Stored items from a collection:
·····
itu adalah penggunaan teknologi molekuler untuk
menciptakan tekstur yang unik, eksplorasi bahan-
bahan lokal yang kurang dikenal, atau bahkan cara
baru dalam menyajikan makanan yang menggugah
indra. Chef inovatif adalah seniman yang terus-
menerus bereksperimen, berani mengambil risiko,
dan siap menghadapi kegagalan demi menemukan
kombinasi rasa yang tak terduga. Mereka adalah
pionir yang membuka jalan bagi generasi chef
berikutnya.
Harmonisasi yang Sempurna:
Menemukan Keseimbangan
·····
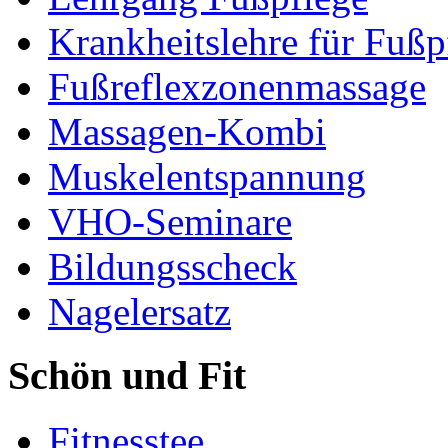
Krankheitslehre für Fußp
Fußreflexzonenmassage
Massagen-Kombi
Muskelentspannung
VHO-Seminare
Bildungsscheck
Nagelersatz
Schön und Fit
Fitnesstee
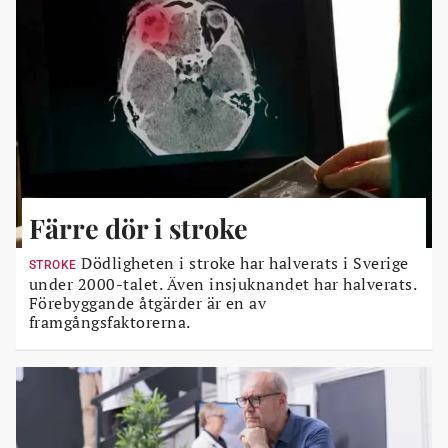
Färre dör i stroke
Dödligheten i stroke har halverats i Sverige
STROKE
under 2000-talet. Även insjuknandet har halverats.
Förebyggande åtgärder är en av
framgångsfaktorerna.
·····
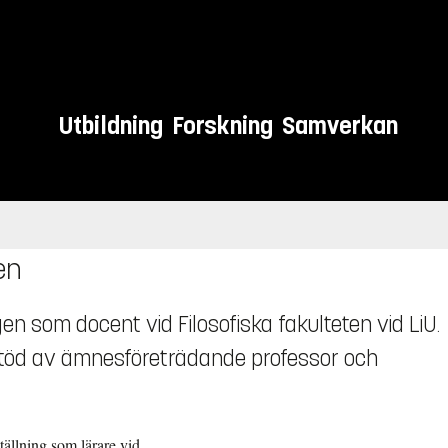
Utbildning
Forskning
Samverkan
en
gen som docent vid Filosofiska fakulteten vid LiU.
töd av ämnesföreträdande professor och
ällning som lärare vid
·····
WORK REQUIRED ▸
Write out the lines from the line with "itu adalah penggunaan" to the line with "Menemukan Keseimbangan", switching "kombinasi" to "perpaduan" and leaving everything else as it is.

YOUR RESPONSE ▸
itu adalah penggunaan teknologi molekuler untuk
menciptakan tekstur yang unik, eksplorasi bahan-
bahan lokal yang kurang dikenal, atau bahkan cara
baru dalam menyajikan makanan yang menggugah
indra. Chef inovatif adalah seniman yang terus-
menerus bereksperimen, berani mengambil risiko,
dan siap menghadapi kegagalan demi menemukan
perpaduan rasa yang tak terduga. Mereka adalah
pionir yang membuka jalan bagi generasi chef
berikutnya.
Harmonisasi yang Sempurna:
Menemukan Keseimbangan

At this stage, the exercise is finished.